A 2019 paper published in Clinical Therapeutics lends some evidential weight to these claims—at least for its use in humans. When CBD ointment was used for three months on participants with psoriasis, atopic dermatitis, and scars, their skin conditions showed significant signs of improvement.
CBD interacts with the body through the endocannabinoid system. This system has receptors throughout most of the body’s major organs and can affect all kinds of internal processes.
So, why might you want to target cannabinoid receptors in a dog’s skin? There are four main reasons for delivering CBD via the skin (but don’t feel limited by these—other reasons are just as good too!)
Treating dryness, rashes, and skin issues
In the same way, topical application of CBD is able to zone-in on problem skin far more effectively than oral ingestion, because it will work directly on-site rather than entering the bloodstream (which means losing some CBD as it’s processed by a dog’s metabolism.)
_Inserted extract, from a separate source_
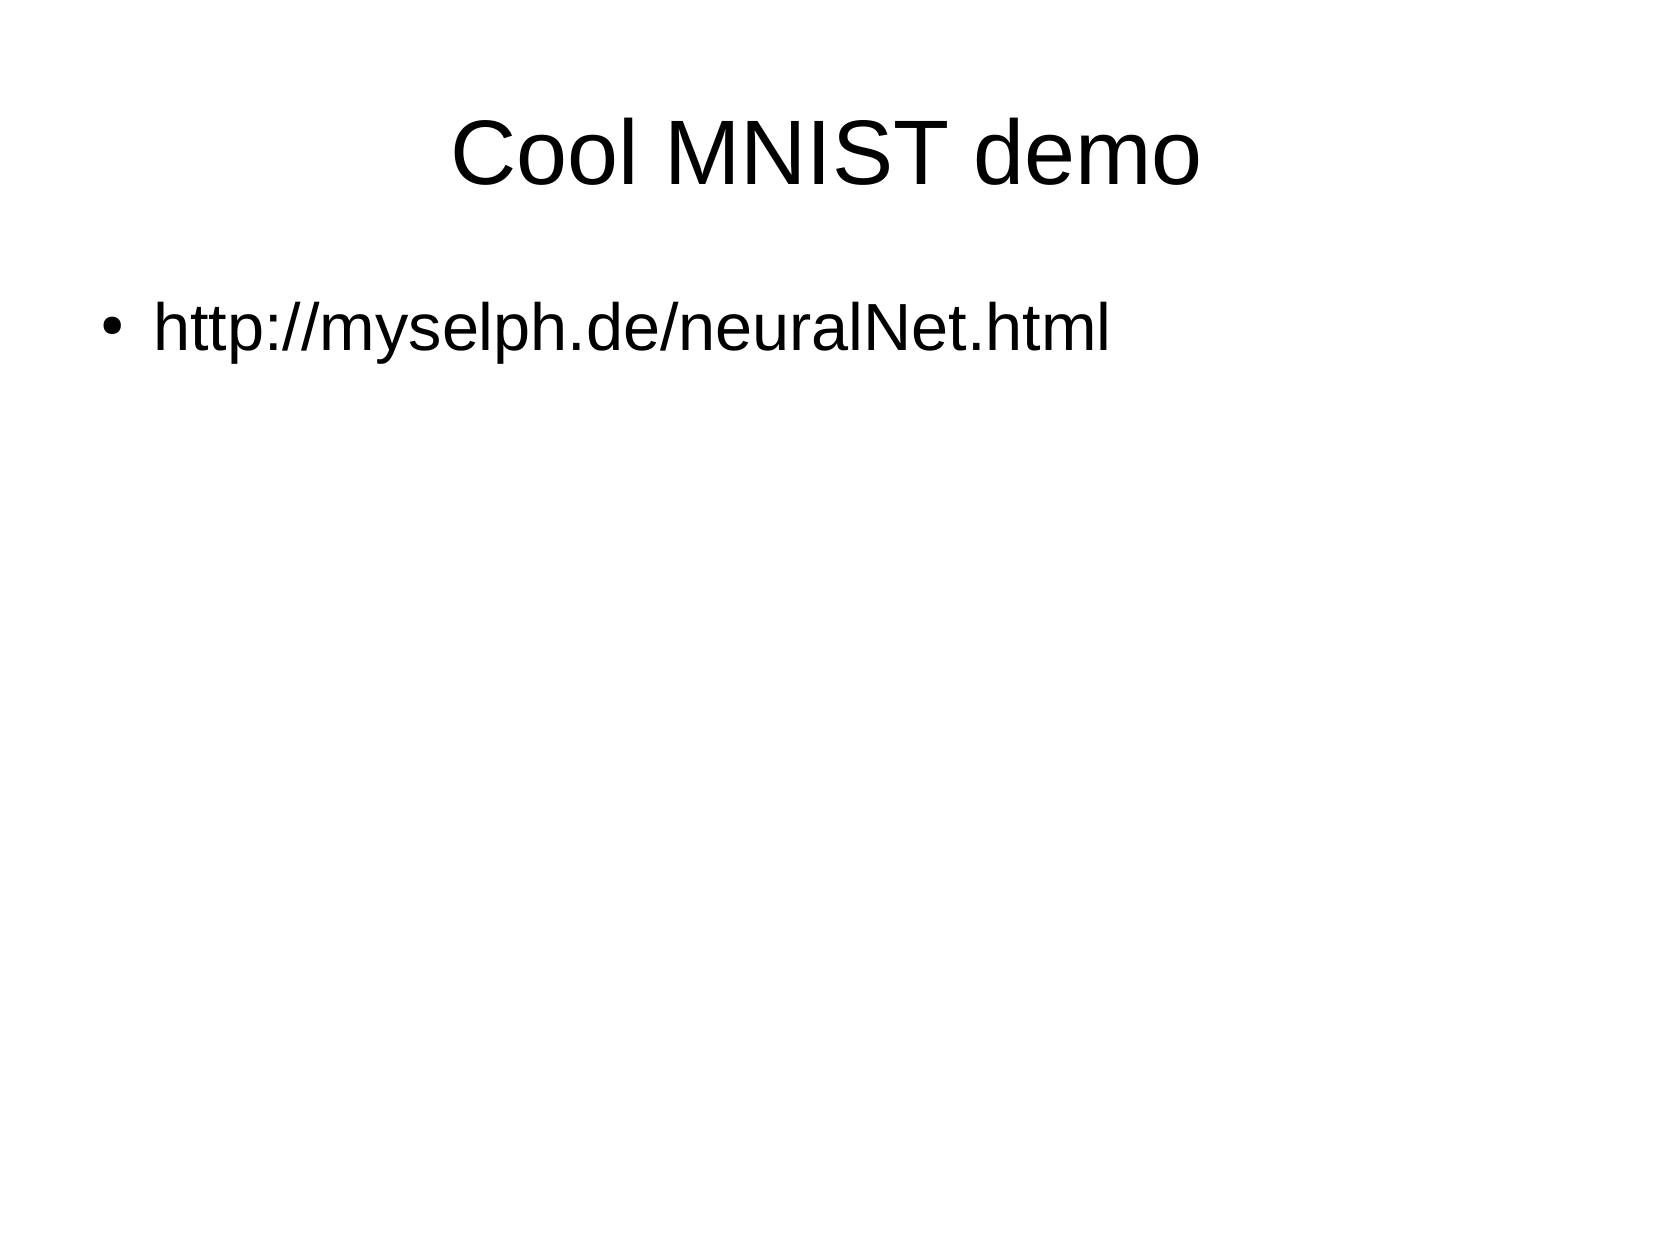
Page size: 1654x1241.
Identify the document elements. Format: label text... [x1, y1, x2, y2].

title Cool MNIST demo [82, 49, 1571, 257]
list http://myselph.de/neuralNet.html [82, 290, 1571, 1010]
In order to avoid the formation of negative associations with CBD, it can help to familiarize anxious dogs with CBD oil before you attempt to orally administer it. The easiest way to do this is by placing a small amount of oil on your hand and letting your pup investigate. If that goes well, then try stroking your dog with the oil still applied.
If you’ve googled CBD oil recently, you’ll know there are numerous ways to introduce your dog to the benefits of this cannabis derivative.
It’s also worth pointing out that CBD oil is, well, an oil. It’s therefore a natural option for moisturizing and conditioning your dog’s fur and skin. Unlike other moisturizing oils, however, CBD gets its calming and soothing effect without the need for any additives.
Like seizures, the term “cancer” is an umbrella term that refers to an extremely diverse set of specific diseases, each with their own set of beneficial treatments.
Anecdotal reports do exist of dogs becoming somewhat sleepy or sedate if they receive extremely large doses of CBD, but those effects appear to resolve on their own with time.
Studies on using CBD for dogs with arthritis or seizures generally use a dose between 2-8 mg/kg, with most papers erring on the lower side of that estimate (roughly 1-2 milligrams per pound of body weight), twice daily.
Unlike CBD, THC ingestion can cause serious problems for your pet.
But because CBD is not psychoactive, it is unlikely that CBD has the ability to directly treat canine anxiety in the way that Prozac and other medications do. The use of CBD for anxiety in dogs, as with most conditions, requires substantially more research.